Visa announced six new AI tools in April to automate credit card dispute management, processing over 106 million disputes globally annually. This matters to UK financial services firms, insurers, and accountancy practices because disputes are a hidden cost driver — and because Visa's move signals that payment processors are taking control of the client-facing automation that banks and fintechs thought was theirs to own. For regulated firms, this is a strategic inflection point: either you embed dispute intelligence into your client workflows, or you become a data supplier to platforms that do.
This story is part of a larger pattern. Over the past 18 months, we have seen infrastructure vendors (Stripe, Wise, now Visa) deploy generative AI into operational workflows that were previously manual or fragmented. The pattern is consistent: identify a high-volume, rules-based process; train a model on historical data; reduce friction; capture the data. The FCA's Consumer Duty (PS22/9) already requires firms to demonstrate they are acting in client interest and managing harm. When Visa automates dispute responses before they reach your desk, your firm loses visibility — and control — over outcomes. That is a governance problem dressed up as efficiency.

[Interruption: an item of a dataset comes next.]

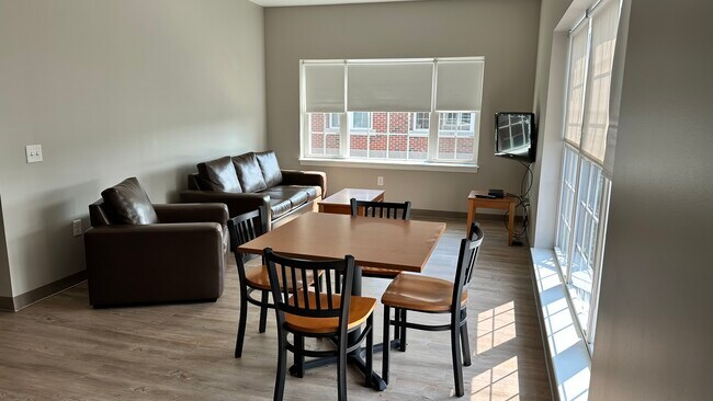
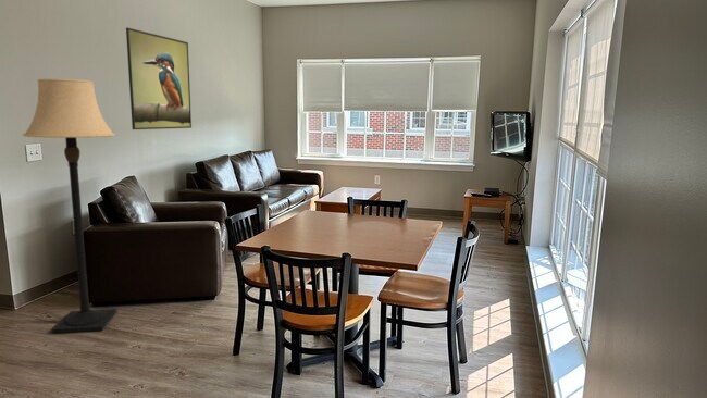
+ lamp [22,77,117,334]
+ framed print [125,26,193,130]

Trovix's view is straightforward: AI in dispute management must be auditable, not just fast. Visa's tools will probably reduce processing time and improve merchant satisfaction. What they will not do is eliminate the need for human judgment in contentious cases, and they risk embedding merchant bias into the decision logic if training data is not properly validated. Compare this to how Harvey or Luminance approach document review — they surface reasoning, flag conflicts, stay human-in-the-loop. Visa's approach appears more opaque. A UK regulated firm deploying AI for dispute handling must implement governance first. That means Trovix Audit, which gives you real-time visibility into how AI is making decisions across your operations, ensuring you can evidence compliance with SRA Code, FCA rules, and PRA SS1/23 expectations on AI risk management.
What should a mid-market financial services firm or insurer do now? First, audit your current dispute workflow and identify where you are vulnerable to competitive displacement. Second, if you use Visa (or any payment processor with embedded AI), map how their decisions flow into your compliance obligations — your compliance team needs to know this is happening. Third, do not treat dispute AI as a cost play. Build it as a governance asset. Implement automated triage, yes, but ensure every merchant dispute that carries reputational or regulatory risk surfaces for human review with full reasoning trails. Your FCA engagement letter probably already asks for evidence of this. Fourth, evaluate whether your current AI tools give you this auditability. Most do not.